Passage provided:
==================================================

[libre-riscv-dev] div/mod algorithm written in python
Luke Kenneth Casson Leighton
lkcl at lkcl.net
Sun Jul 21 21:09:10 BST 2019
jacob, you managed to somehow delete the modifications that i'd made,
below. i've restored them as they're really important. we can't have
a chain of OR gates in a sequence: it results in huge gate delay
chains.
bool() is an operator (supported by yosys) that is specially optimised
by creating an actual cell that performs a multi-input OR, in an
extremely gate-efficient fashion. i've used it several times,
including for a multi-input AND, by negating all the inputs and also
negating the output.
l.
diff --git a/src/ieee754/div_rem_sqrt_rsqrt/core.py
b/src/ieee754/div_rem_sqrt_rsqrt/core.py
index e6a0b9b..da1be3a 100644
--- a/src/ieee754/div_rem_sqrt_rsqrt/core.py
+++ b/src/ieee754/div_rem_sqrt_rsqrt/core.py
@@ -376,16 +376,19 @@ class DivPipeCoreCalculateStage(Elaboratable):
bit_value ^= pass_flags[j]
m.d.comb += next_bits.part(i, 1).eq(bit_value)
- next_compare_rhs = 0
+ # XXX using a list to accumulate the bits and then using bool
+ # is IMPORTANT. if done using |= it results in a chain of OR gates.
+ l = [] # next_compare_rhs
for i in range(radix):
next_flag = pass_flags[i + 1] if i + 1 < radix else 0
selected = Signal(name=f"selected_{i}", reset_less=True)
m.d.comb += selected.eq(pass_flags[i] & ~next_flag)
- next_compare_rhs |= Mux(selected,
- trial_compare_rhs_values[i],
- 0)
+ l.append(Mux(selected, trial_compare_rhs_values[i], 0)
+
+ # concatenate the list of Mux results together and OR them using
+ # the bool operator.
+ m.d.comb += self.o.compare_rhs.eq(Cat(*l).bool())
- m.d.comb += self.o.compare_rhs.eq(next_compare_rhs)
m.d.comb += self.o.root_times_radicand.eq(self.i.root_times_radicand
+ ((self.i.divisor_radicand
* next_bits)
On Sun, Jul 21, 2019 at 6:50 PM Luke Kenneth Casson Leighton
<lkcl at lkcl.net> wrote:
>
> just added in a comment in FPDivStage0Mod. basically the mantissas
> "represent" numbers in the range 0.5 to 0.999999, and they both have
> their MSB set to 1. the rest of the mantissa can be zero or it can be
> all 1s.

==================================================

Chart understanding rows
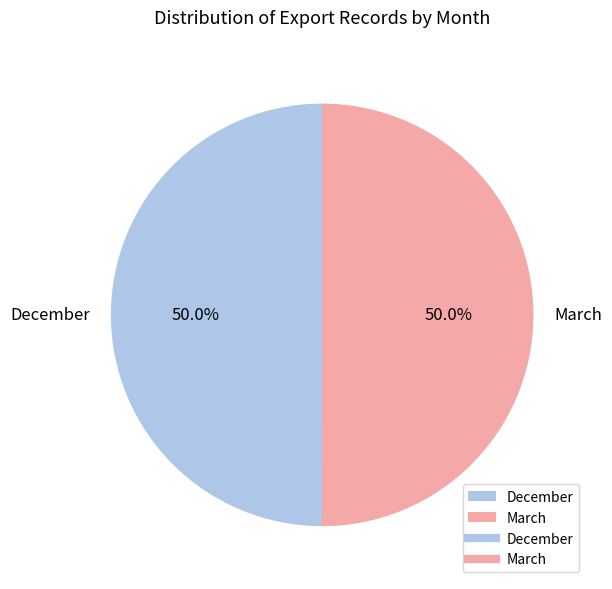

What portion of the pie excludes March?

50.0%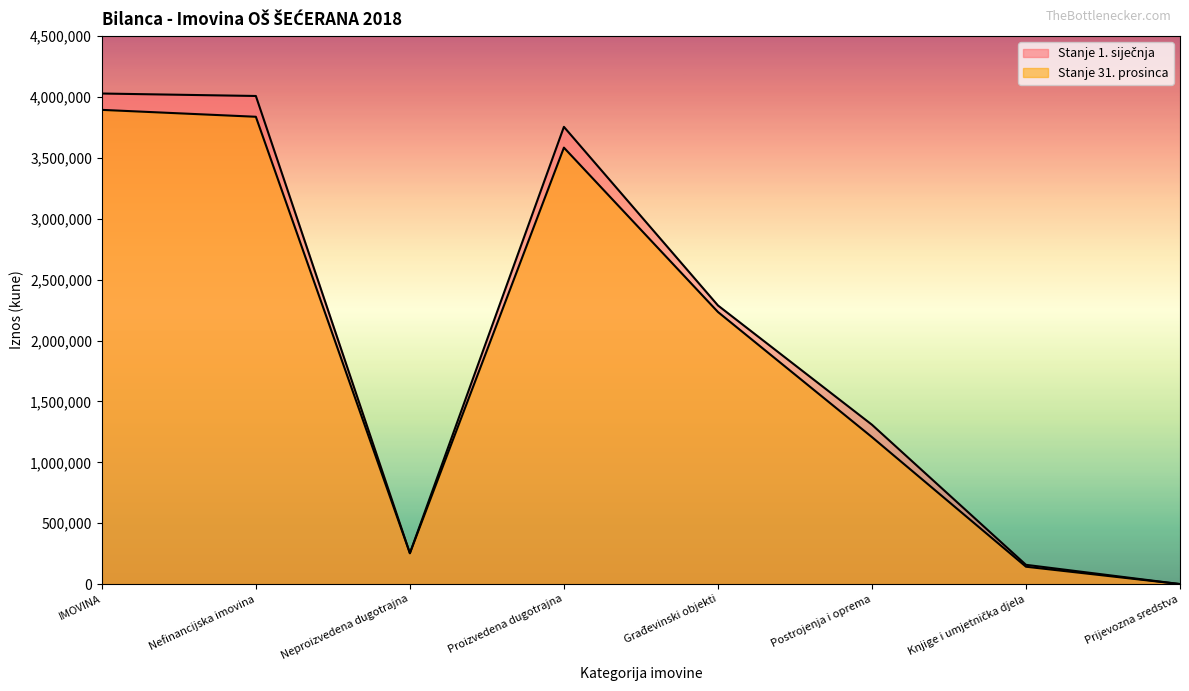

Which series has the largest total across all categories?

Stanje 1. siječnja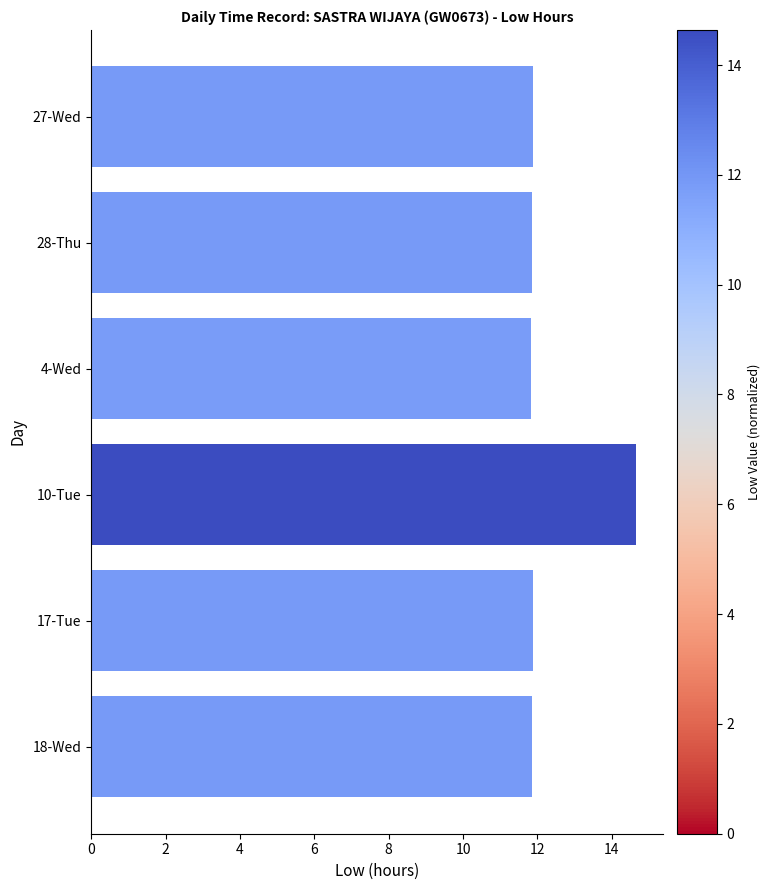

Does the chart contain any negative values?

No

==================================================

Exercise 1: In the div/mod post, how did the writer use bool() to get a multi-input AND?
Exercise 2: Rewrite the paragraph of the div/mod post beginning "bool() is an operator" as a short bulleted list that keeps its main facts.
Rely only on the div/mod post to answer.

Expected output 1: By negating all the inputs and also negating the output.

Expected output 2:
- bool() is an operator supported by yosys.
- It is specially optimized: it creates an actual unit that performs a multi-input OR in an extremely gate-efficient way.
- The writer has used it several times, including for a multi-input AND, by negating all the inputs and the output.